On May 17, 2014, nearly three years after his death, a portion of
Elizabeth Street, a bustling street in NYC Chinatown, was renamed Private
Danny Chen Way
. As we look back on the end of another APA Heritage Month, it is
imperative to remember that Danny Chen, Harry Lew, and Brushaun Anderson are not anomalies. Even as Asian Americans
seem to be slowly but surely making headway in media and pop culture
representation, we have to ask ourselves how far we have really come.
Representation is a far cry from equality, or even tolerance. We need to be
wary of a false sense of acceptance. We need to recognize that small
victories might well obscure the real workings of what cultural critic and
activist bell hooks calls “imperialist-white
supremacist-capitalist-patriarchy
,” a system of interlocking structures
of oppression.

Let us continue the fight of our brave leaders like Grace Lee Boggs
and Yuri Kochiyama, who recognized that the struggle for equality and justice takes
place on multiple grounds and across many divides—those of class, color, sexual
orientation, gender, culture, and religion.

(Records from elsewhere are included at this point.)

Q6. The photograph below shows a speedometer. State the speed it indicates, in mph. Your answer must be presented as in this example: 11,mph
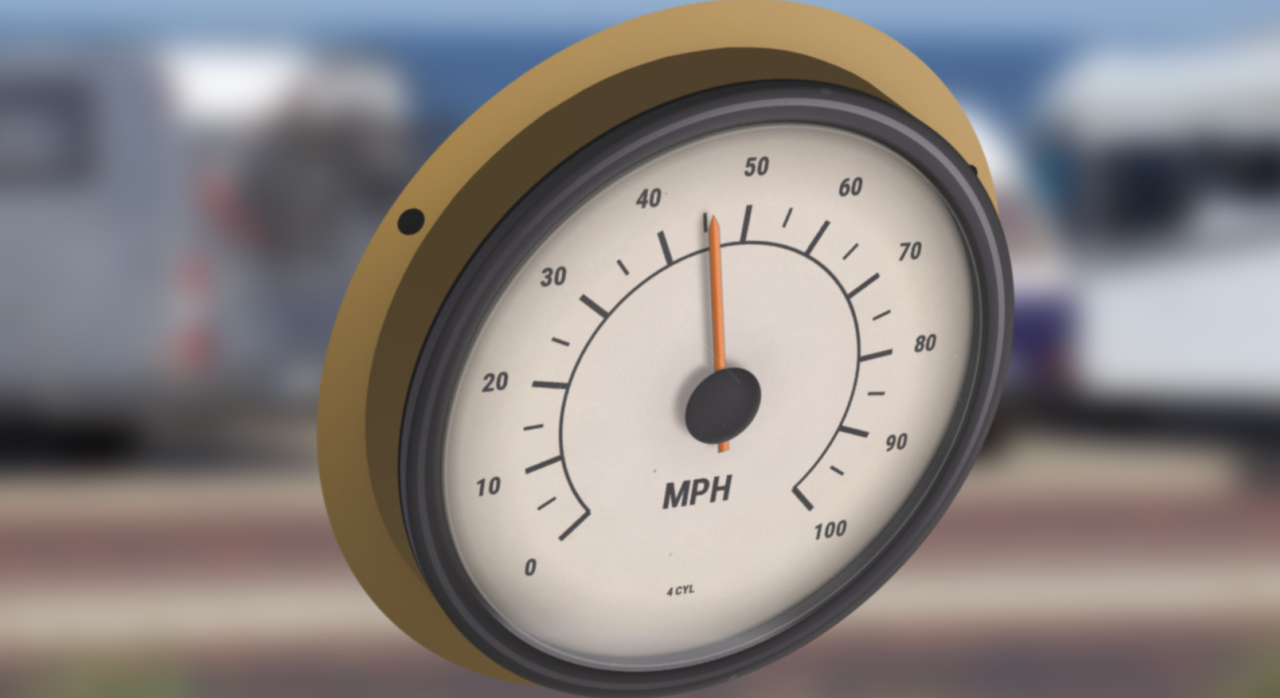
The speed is 45,mph
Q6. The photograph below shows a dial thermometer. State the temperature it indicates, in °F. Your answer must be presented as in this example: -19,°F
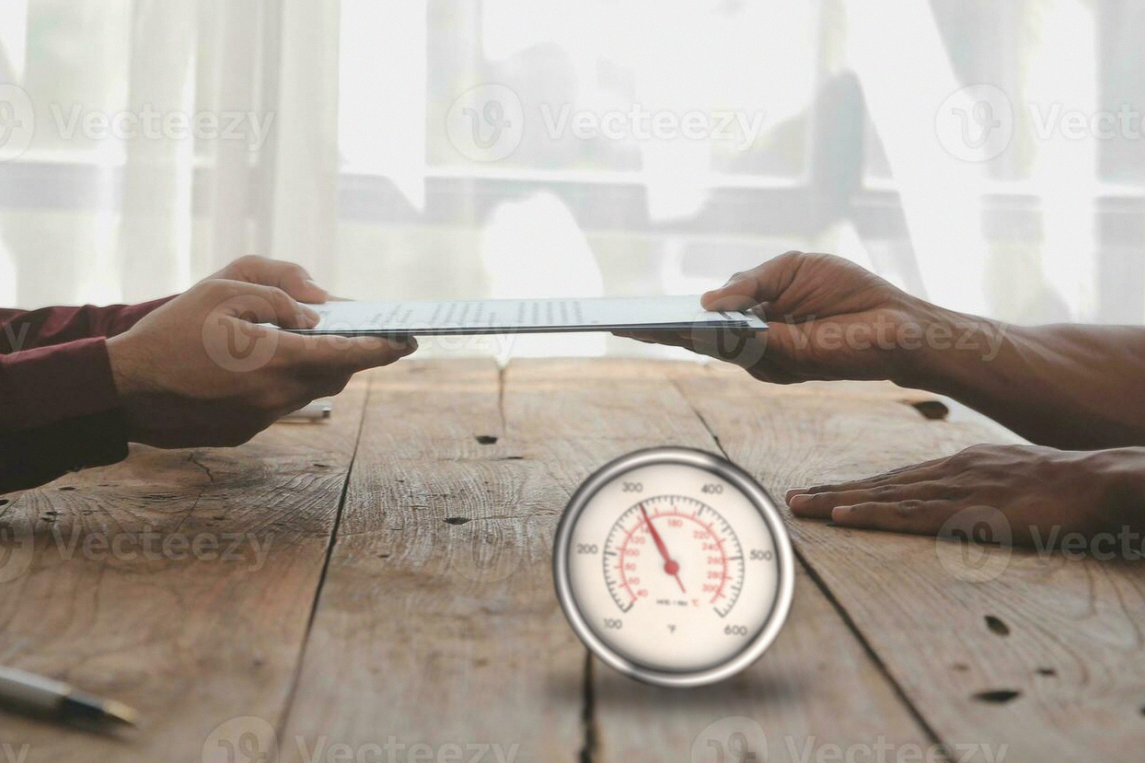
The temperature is 300,°F
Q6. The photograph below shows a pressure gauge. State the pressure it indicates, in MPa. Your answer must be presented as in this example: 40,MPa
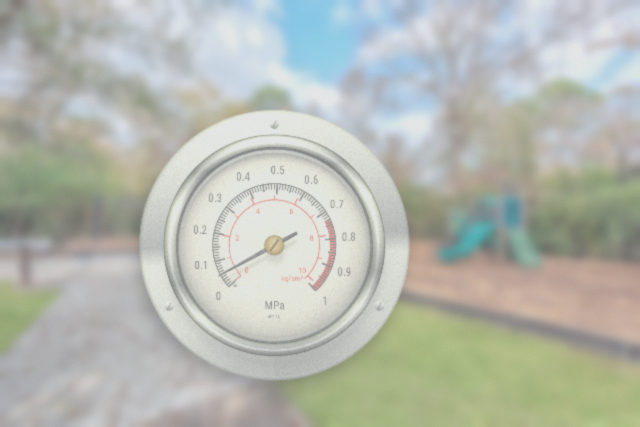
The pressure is 0.05,MPa
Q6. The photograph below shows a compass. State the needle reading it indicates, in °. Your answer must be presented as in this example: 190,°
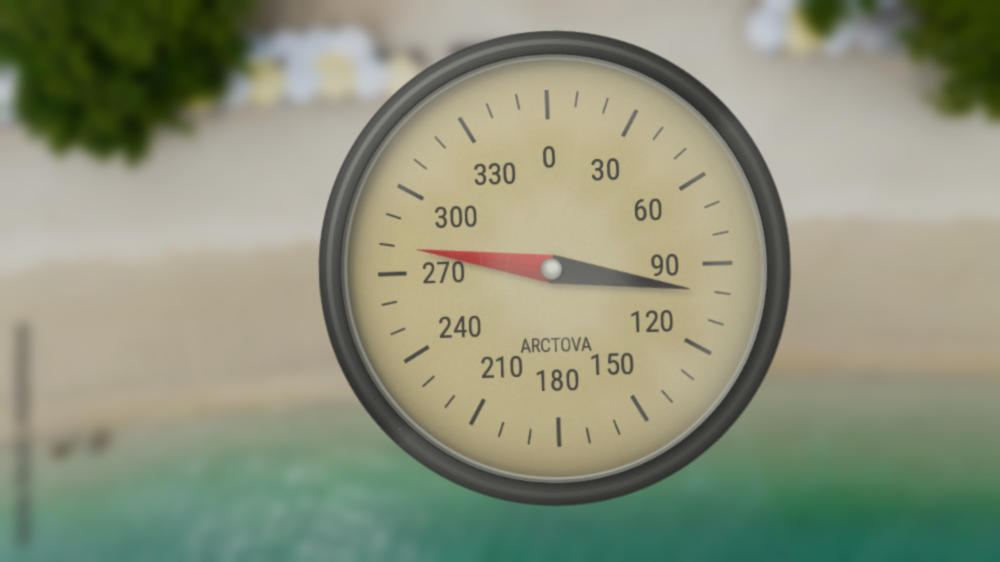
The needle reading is 280,°
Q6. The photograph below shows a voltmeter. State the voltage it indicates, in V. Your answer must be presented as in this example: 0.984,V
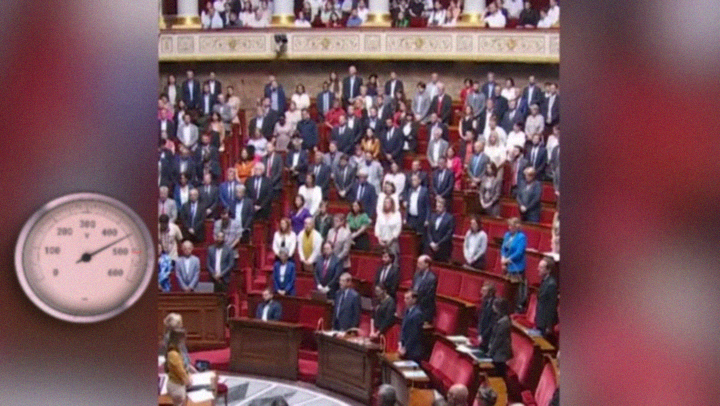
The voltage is 450,V
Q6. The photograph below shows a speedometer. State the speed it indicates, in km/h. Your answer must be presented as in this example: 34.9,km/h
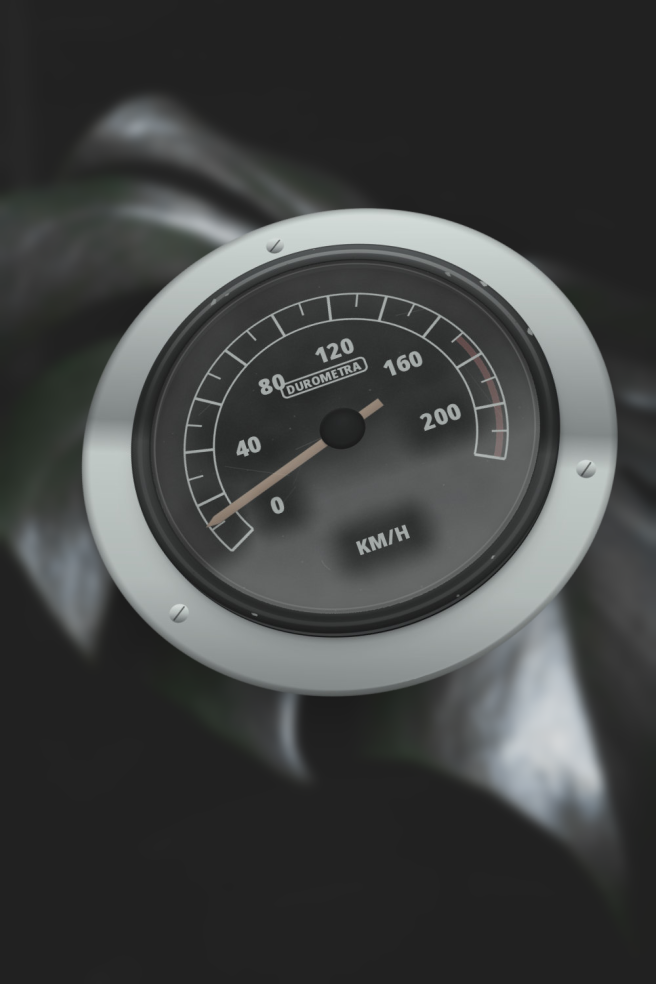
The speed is 10,km/h
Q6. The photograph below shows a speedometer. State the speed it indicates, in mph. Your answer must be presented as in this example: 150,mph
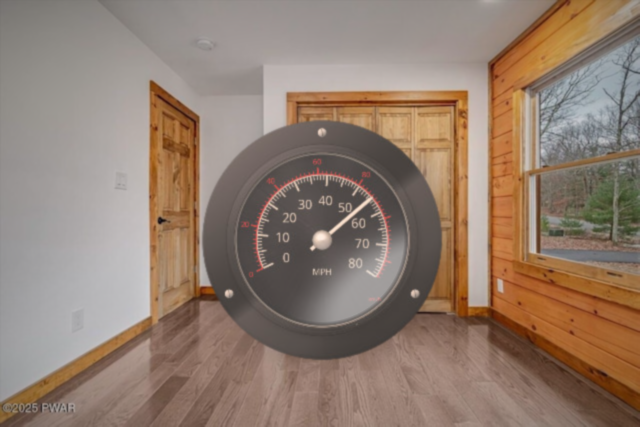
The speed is 55,mph
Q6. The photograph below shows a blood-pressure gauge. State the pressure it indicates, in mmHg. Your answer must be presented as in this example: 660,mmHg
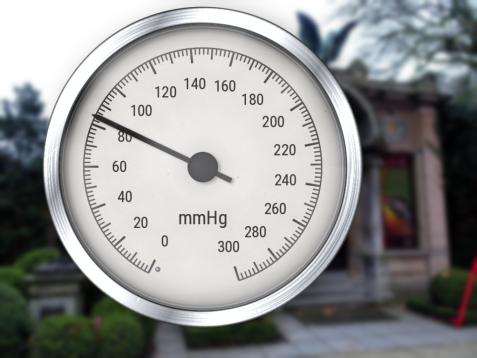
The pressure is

To truly understand who and what
killed Private Danny Chen and his peers, we have to look beyond the individuals
who acted unconscionably, and look to the legacy of oppression in the U.S. that
results in the deadly construction of Asian Americans as perpetual foreigners. Shaking
off this history may be impossible, but we owe it to ourselves—to these young
men, and so many others—to think beyond the shallow tenets of multiculturalism and
lip service paid to “cultural appreciation,” and recognize that we are still
being targeted, hurt, and killed by imperialist-white supremacist-capitalist-patriarchy.

Rest in power, brothers. We will not forget.

 

Editor's Note: The names, ranks, and punishments of Private Chen's abusers have been added to this post.